The mother went to bed with a heavy heart that night. Vinzi was to be sent to perfect strangers into surroundings she did not know. Besides it was so far away that she could not even keep an eye on him. Why did it have to be? Another great sorrow was the thought that Vinzi must have done something to draw his father’s discontent upon him. She hardly slept that night. As soon as it had grown bright the next morning and before anyone in the house had wakened, she went into Vinzi’s chamber. She wanted to have a quiet hour with the boy in order to hear what he had done. She also had to prepare him for what was to happen, for she realized that it would probably be very soon. Vinzi, opening his large, dark eyes, gazed with surprise at his mother. She was sitting on the edge of his bed, holding his hand in hers.

“Tell me, Vinzi,” she began, “while nobody can disturb us, why you made father so angry yesterday. You had better tell me everything.”

Vinzi had to think a little. He remembered how furiously Mrs. Troll had sent him away the day before and he supposed his father had heard about it. He told her the whole incident of the music lessons and how raging Mrs. Troll had grown, also how desirous Alida had been to continue the lessons.

A great load fell from the mother’s heart when she found that Vinzi had done no wrong. She understood, however, that their neighbor’s words had specially irritated her husband, because Vinzi had for a long while caused him secret anxiety and grief. She found it necessary to explain to her boy, how wrong it had been to tell her nothing of the matter. She wondered if it had not occurred to him that nothing like that should have been begun without telling them at home. Vinzi here quite frankly admitted that he had been afraid of not getting his father’s permission, and as he had been so dreadfully eager to learn something about music, he and Stefeli had talked it all over and had decided that it was a good time to leave the pasture. They had thought their father would not mind so long as nothing happened to the cows. But the mother said that his secrecy had not been right and was bringing bad consequences, though she hoped these might also lead to good. Here she spoke of his father’s plan and their hope that Vinzi would learn to enjoy all the farm work his three cousins seemed to relish so much. She hoped he would heartily enter into everything with them and return bright and happy; which would make his father overjoyed. However delicately the mother had mentioned their decision, Vinzi had only heard the fact that he had to leave his home. The boy looked terror-stricken, but did not utter a word. The mother was glad enough that he did not complain, because his frightened face alone had brought the tears to her eyes.
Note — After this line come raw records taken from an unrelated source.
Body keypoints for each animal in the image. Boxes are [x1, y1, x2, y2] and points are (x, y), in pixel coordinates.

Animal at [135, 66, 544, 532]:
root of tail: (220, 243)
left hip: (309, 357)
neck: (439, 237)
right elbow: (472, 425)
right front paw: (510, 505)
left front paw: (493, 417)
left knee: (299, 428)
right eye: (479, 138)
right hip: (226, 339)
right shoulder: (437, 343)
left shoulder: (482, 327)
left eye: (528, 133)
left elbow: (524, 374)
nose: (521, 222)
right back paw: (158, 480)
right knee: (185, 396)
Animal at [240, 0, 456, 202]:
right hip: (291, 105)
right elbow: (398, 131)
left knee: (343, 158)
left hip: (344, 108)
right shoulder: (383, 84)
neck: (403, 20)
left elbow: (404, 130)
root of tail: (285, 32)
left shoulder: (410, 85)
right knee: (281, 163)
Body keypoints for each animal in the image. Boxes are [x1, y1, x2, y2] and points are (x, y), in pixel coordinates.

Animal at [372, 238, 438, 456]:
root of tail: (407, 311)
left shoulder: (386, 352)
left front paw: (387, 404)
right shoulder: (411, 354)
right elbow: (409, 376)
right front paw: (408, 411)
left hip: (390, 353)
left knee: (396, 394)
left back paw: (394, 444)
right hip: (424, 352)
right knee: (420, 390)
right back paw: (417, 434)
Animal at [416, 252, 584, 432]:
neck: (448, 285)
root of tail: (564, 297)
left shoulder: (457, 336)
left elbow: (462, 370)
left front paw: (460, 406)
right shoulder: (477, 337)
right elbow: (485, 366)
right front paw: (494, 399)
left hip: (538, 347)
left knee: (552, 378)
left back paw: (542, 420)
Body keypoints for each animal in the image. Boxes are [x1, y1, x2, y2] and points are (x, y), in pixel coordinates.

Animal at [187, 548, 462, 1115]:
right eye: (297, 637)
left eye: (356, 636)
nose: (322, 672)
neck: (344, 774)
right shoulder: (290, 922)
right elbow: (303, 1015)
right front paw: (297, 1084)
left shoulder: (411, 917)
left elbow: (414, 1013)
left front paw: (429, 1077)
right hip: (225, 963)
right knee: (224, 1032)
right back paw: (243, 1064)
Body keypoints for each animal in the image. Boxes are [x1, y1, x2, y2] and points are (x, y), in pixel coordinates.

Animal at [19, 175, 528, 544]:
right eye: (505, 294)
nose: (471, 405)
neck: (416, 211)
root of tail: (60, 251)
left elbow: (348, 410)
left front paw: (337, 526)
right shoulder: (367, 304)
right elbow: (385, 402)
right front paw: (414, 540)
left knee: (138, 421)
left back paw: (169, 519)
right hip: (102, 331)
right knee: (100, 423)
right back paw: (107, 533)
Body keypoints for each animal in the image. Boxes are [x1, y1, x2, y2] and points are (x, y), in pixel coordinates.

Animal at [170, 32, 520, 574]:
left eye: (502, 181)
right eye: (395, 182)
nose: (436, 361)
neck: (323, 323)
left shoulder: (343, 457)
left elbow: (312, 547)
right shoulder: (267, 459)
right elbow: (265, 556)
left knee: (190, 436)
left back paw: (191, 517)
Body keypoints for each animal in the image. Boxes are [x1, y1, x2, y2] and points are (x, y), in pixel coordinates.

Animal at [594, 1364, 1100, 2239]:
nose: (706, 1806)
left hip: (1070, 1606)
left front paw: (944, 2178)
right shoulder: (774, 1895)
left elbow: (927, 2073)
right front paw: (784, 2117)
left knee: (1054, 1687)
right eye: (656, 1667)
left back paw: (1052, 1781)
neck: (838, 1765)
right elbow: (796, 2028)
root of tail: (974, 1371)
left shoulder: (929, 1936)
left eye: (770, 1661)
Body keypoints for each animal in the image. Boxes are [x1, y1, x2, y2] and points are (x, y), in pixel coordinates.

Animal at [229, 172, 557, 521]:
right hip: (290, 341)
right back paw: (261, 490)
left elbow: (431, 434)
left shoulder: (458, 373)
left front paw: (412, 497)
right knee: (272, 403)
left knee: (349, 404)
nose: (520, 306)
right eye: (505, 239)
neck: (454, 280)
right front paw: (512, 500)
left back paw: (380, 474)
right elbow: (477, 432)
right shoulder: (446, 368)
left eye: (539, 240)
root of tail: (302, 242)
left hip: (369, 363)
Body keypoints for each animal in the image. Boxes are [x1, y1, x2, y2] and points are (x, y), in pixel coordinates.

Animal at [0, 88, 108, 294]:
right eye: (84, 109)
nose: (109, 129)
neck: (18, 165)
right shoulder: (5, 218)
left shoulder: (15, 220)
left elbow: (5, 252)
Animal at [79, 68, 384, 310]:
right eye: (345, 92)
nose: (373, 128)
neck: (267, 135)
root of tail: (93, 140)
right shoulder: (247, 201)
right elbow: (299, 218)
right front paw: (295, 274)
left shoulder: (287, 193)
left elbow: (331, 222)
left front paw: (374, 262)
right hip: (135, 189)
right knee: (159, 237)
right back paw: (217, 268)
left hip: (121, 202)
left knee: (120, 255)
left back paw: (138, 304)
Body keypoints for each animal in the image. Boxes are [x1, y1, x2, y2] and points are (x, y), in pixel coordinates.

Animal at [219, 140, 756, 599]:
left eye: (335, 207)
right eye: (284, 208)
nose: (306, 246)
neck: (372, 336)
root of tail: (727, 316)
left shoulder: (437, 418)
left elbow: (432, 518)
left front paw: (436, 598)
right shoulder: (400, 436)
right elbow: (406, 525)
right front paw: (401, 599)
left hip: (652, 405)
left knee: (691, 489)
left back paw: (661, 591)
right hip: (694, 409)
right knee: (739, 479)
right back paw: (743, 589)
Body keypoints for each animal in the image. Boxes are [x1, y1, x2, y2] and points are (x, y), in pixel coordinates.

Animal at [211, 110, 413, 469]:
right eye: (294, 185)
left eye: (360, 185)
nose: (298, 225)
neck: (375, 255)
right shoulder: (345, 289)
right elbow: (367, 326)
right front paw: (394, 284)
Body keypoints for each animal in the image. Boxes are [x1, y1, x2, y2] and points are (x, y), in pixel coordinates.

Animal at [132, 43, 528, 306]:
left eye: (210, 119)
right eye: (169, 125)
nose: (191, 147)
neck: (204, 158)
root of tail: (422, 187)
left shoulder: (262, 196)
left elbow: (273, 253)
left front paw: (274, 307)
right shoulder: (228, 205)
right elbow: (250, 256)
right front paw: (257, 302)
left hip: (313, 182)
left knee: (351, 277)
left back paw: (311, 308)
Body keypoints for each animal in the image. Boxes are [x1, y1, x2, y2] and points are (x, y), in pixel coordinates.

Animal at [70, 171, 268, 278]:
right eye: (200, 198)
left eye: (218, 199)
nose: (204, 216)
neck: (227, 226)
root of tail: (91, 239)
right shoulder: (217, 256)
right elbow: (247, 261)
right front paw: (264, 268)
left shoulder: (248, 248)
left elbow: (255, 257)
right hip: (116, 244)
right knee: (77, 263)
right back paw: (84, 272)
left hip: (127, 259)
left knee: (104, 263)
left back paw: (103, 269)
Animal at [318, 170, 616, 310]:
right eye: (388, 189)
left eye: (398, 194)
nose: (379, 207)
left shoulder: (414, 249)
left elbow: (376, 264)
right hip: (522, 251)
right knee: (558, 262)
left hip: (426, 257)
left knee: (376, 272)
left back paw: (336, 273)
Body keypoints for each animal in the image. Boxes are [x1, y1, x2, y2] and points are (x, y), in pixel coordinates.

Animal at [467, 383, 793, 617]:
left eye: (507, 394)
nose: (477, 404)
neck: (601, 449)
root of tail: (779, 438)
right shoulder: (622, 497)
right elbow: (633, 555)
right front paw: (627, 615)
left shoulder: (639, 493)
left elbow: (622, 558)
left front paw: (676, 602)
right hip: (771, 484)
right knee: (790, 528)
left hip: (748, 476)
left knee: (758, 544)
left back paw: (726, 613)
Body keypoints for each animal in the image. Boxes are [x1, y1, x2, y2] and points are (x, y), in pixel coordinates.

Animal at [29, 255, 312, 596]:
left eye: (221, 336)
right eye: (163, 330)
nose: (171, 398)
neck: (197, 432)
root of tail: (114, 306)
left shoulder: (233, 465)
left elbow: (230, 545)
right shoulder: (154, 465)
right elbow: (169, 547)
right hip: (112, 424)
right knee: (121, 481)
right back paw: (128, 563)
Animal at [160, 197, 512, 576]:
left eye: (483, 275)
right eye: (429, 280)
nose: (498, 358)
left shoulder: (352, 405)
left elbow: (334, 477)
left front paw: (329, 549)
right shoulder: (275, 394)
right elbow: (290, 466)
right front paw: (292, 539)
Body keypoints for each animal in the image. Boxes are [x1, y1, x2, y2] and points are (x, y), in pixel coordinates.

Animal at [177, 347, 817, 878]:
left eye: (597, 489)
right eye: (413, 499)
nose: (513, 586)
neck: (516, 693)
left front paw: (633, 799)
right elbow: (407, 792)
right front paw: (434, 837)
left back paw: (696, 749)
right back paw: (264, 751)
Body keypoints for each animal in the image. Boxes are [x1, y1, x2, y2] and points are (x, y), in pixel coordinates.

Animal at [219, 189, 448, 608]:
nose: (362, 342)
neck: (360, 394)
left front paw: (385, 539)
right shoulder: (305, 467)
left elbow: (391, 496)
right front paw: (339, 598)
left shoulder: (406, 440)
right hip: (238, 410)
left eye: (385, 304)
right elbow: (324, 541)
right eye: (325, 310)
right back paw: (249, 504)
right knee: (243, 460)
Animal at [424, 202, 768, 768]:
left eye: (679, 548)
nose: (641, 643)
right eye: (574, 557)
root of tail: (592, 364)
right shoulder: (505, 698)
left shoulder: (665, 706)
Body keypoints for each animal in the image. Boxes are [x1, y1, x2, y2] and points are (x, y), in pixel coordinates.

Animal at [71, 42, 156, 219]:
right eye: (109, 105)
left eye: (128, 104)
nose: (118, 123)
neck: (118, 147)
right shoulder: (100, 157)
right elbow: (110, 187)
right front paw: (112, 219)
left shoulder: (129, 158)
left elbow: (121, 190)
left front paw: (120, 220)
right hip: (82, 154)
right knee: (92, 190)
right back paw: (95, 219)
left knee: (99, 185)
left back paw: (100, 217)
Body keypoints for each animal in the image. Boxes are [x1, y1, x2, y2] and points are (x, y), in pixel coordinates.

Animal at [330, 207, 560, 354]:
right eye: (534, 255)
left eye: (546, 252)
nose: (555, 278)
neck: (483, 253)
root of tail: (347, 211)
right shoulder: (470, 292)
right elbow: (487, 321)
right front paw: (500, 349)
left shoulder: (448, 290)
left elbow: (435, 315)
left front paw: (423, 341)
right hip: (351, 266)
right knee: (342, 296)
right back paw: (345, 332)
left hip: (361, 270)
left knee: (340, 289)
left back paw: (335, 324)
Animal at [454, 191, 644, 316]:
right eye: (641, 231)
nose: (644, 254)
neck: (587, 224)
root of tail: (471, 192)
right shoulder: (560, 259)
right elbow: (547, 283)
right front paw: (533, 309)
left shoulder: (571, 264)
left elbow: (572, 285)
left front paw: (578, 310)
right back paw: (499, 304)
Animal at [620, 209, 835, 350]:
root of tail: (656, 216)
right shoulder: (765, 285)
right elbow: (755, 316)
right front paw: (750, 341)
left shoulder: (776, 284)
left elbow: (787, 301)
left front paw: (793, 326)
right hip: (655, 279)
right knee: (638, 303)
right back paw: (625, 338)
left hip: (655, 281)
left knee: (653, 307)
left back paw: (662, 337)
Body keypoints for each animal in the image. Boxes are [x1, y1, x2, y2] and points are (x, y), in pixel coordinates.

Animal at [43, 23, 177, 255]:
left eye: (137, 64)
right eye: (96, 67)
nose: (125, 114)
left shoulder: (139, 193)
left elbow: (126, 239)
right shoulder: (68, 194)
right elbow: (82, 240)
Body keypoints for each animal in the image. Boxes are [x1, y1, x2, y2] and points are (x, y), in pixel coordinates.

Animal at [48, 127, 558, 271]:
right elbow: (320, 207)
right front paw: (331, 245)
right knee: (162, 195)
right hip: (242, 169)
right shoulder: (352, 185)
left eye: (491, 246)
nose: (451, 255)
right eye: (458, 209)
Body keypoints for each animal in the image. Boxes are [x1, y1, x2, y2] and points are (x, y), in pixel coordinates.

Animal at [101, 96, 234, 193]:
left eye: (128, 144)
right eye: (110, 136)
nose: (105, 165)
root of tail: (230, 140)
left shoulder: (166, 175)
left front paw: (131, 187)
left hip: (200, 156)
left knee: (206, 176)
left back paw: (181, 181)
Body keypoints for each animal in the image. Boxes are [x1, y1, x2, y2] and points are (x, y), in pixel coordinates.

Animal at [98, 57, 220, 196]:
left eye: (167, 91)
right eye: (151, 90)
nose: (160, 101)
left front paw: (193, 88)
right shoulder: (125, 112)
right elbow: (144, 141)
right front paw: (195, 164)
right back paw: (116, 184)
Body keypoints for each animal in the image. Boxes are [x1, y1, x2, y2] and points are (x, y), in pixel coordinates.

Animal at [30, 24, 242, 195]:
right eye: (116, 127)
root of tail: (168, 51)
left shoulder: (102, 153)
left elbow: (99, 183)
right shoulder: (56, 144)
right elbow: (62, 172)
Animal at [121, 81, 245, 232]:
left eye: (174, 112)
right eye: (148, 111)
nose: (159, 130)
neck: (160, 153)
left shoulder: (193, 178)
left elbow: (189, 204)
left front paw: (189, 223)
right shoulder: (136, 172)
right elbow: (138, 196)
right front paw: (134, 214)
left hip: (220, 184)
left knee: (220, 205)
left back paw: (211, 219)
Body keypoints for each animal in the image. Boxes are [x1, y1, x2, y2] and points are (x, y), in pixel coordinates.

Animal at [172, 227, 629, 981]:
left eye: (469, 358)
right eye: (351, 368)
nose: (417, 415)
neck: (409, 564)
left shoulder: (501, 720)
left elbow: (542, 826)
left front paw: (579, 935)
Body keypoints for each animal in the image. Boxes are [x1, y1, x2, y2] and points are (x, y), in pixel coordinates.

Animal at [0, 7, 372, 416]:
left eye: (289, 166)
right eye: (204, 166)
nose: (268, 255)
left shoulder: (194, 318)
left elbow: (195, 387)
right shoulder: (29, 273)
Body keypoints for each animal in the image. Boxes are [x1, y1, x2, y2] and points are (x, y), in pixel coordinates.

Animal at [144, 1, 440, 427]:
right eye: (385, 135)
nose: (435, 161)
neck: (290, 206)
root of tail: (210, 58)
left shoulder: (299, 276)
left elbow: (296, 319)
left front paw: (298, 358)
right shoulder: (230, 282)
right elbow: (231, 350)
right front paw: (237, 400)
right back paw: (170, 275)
Everything took its usual course that day. The children went up to the pasture again, and the cows, after they wandered about for a bit, had quietly settled down. Stefeli was quite accustomed to Vinzi’s long silent spells, when he seemed to listen to all kinds of sounds she could not hear. But that day he went too far.

“Say something to me, Vinzi. You might just as well not be here at all,” she finally said a little crossly.

“Oh yes, and I won’t be here much longer. I can’t help thinking of your being all alone when I can’t come to the pasture any more,” Vinzi said dolefully. Then Stefeli heard that he was to be sent up to a high mountain, to people he had never seen. She could not believe that anything so unheard-of could suddenly come to pass.

“When will you have to go?” she asked, wholly overcome by this dreadful change.

As his mother had not mentioned this, Vinzi did not know.